By analyzing household electricity use in Austin, Texas, researchers were able to predict when morning traffic would jam some segments of the city’s highways.
Predicting when traffic congestion will start and how long it will last is difficult because of day-to-day variations. Analyzing real-time travel data doesn’t provide enough information for prediction purposes because drivers’ departure times and traveling behaviors vary, creating ever-changing demands on highway systems.
Early birds and night owls
To better understand traffic flow, researchers explored the interrelationships between urban systems, a key concept in smart city research, by examining how Austin’s transportation system intertwines with its electricity system.
For the new study, which appears in Transportation Research Part C, researchers created a model that mined electricity-use and then used artificial intelligence to predict traffic flow in an attempt to discover spatiotemporal relations of usage patterns among transportation and energy systems.

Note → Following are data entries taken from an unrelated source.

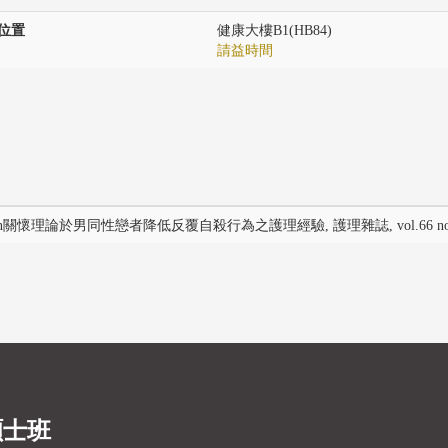
位置
健康大樓B1(HB84)
請益時間
son關懷理論於男同性戀者降低反覆自殺行為之護理經驗, 護理雜誌, vol.66 no.2 pp.
碩士班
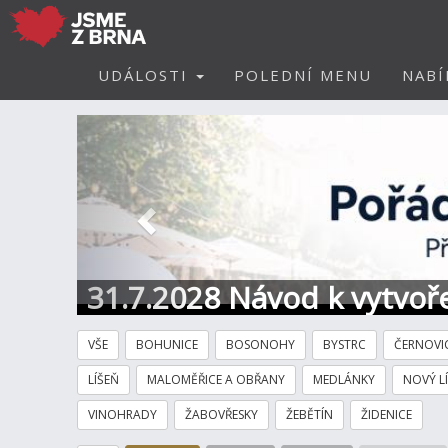
UDÁLOSTI
POLEDNÍ MENU
NABÍ
Předchozí
31.7.2028 Návod k vytvoře
VŠE
BOHUNICE
BOSONOHY
BYSTRC
ČERNOVI
LÍŠEŇ
MALOMĚŘICE A OBŘANY
MEDLÁNKY
NOVÝ L
VINOHRADY
ŽABOVŘESKY
ŽEBĚTÍN
ŽIDENICE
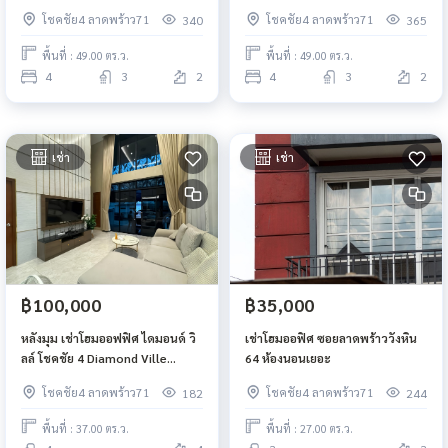
71 ใกล้ เซ็นทรัล อีสต์วิลล์
71 ใกล้ เซ็นทรัล อีสต์วิลล์
โชคชัย4 ลาดพร้าว71
โชคชัย4 ลาดพร้าว71
340
365
พื้นที่ : 49.00 ตร.ว.
พื้นที่ : 49.00 ตร.ว.
4
3
2
4
3
2
เช่า
เช่า
฿100,000
฿35,000
หลังมุม เช่าโฮมออฟฟิศ ไดมอนด์ วิ
เช่าโฮมออฟิศ ซอยลาดพร้าววังหิน
ลล์ โชคชัย 4 Diamond Ville
64 ห้องนอนเยอะ
Chokchai 4
โชคชัย4 ลาดพร้าว71
โชคชัย4 ลาดพร้าว71
182
244
พื้นที่ : 37.00 ตร.ว.
พื้นที่ : 27.00 ตร.ว.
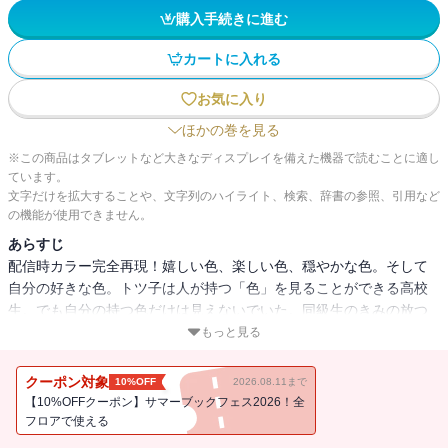
購入手続きに進む
カートに入れる
お気に入り
ほかの巻を見る
※この商品はタブレットなど大きなディスプレイを備えた機器で読むことに適し
ています。
文字だけを拡大することや、文字列のハイライト、検索、辞書の参照、引用など
の機能が使用できません。
あらすじ
配信時カラー完全再現！嬉しい色、楽しい色、穏やかな色。そして
自分の好きな色。トツ子は人が持つ「色」を見ることができる高校
生。でも自分の持つ色だけは見えないでいた。同級生のきみの放つ
美しい「色」に魅せられていたトツ子だが、ある日突然、きみは学
もっと見る
校を辞めてしまう。もう一度、きみに会いたくて街中を捜すトツ子
は古書店でバイトするきみと居合わせた音楽好きの少年るいと出会
クーポン対象
10%OFF
2026.08.11まで
うのだった。分冊版第29弾。※本作品は単行本を分割したもので、
【10%OFFクーポン】サマーブックフェス2026！全
本編内容は同一のものとなります。重複購入にご注意ください。
フロアで使える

Researchers analyzed 79 days’ worth of electricity data from 322 anonymous households in Austin, categorizing users by the time and amount of electricity they used. For example, people who presumably went to bed early were in a different category than night owls.
Using AI, the model learns critical features about user categories and how each category relates to traffic congestion, and then it makes predictions. These predictions are significantly more accurate than predictions made by only using real-time traffic data. When households switched their use patterns from day to day, that was reflected in the time congestion started.
“Our results show that morning peak congestion times are clearly related to particular types of electricity-use patterns,” says Sean Qian, an assistant professor of civil and environmental engineering at Carnegie Mellon University.
For example, one pattern consisted of households whose electricity use increased from 2 a.m. on, but then declined before 6 a.m. This could indicate that those households may have to leave for work by 6 a.m., which positively correlates to morning congestion starting earlier.
“Another feature of this study is that it requires no personally identifiable information from households,” Qian says. “All we need to know is when and how much someone uses electricity.” This demonstrates that system efficiency can be improved while keeping personal privacy protected.
The findings are compelling, but there are limitations—more data is needed. A larger sample of household data collected over a longer time period would better train the predictive capabilities of the model. Weather and incident data affect traffic, and these aren’t factored into the current model.
Further, reproducing the study in other cities may be problematic because obtaining electricity-use data from energy utility companies is difficult. In this study, Pecan Street Inc. provided the Austin electricity data through an open data sharing platform.
While the model predicts traffic congestion, it also provides proof of concept for the pairing of transportation and energy systems to predict how systems will operate. Teasing out the correlations between how people use urban systems could lead to cross-system demand prediction and management.
“We looked at energy utilization to predict the traffic. But you could also use traffic flow to predict energy utilization in advance,” says Qian, whose follow-up research explores the relationships between transportation and water/sewer systems and social media.